Fuzzing tool company launches initiative secure open-source software

ForAllSecure, maker of a next-generation fuzzing solution called Mayhem, announced a $2 million program Wednesday aimed at making open-source software (OSS) more secure. The company is offering developers a free copy of Mayhem and will pay them $1,000 if they integrate the software into a qualified OSS GitHub project.

“We’re on a mission to automatically find and fix the world’s exploitable bugs before attackers can succeed,” David Brumley, CEO and co-founder of ForAllSecure, said in a statement.

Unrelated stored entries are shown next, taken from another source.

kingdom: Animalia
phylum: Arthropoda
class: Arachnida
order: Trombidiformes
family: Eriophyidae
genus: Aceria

“OSS developers need help and don’t have access to the tools they need to quickly and easily find vulnerabilities,” Brumley continued. “Our Mayhem Heroes program democratizes software security testing, will make tens of thousands of OSS projects safer, and ultimately impact the security of systems used by everyone around the world.”

According to ForAllSecure, Mayhem focuses on developer productivity by eliminating false positives found in other security testing solutions, improves testing for reliability, and prevents security regressions.

Finding new open-source vulnerabilities before attackers

Mayhem’s patented algorithms were pioneered at Carnegie Mellon University, and the software is the winner of the DARPA Cyber Grand Challenge, which was launched in 2014 to create automatic defensive systems capable of reasoning about flaws, formulating patches, and deploying them on a network in real time. “We were trying to teach machines to hack,” Brumley explains in an interview.

“If you look at the industry, there’s a lot of static analysis tools out there,” Brumley says. “Static analysis dates back to the 1970s. It was in the first generation of application security tools. It doesn’t work like actual attackers. It doesn’t show you how to exploit a system. It just highlights a line of code that it finds suspicious.”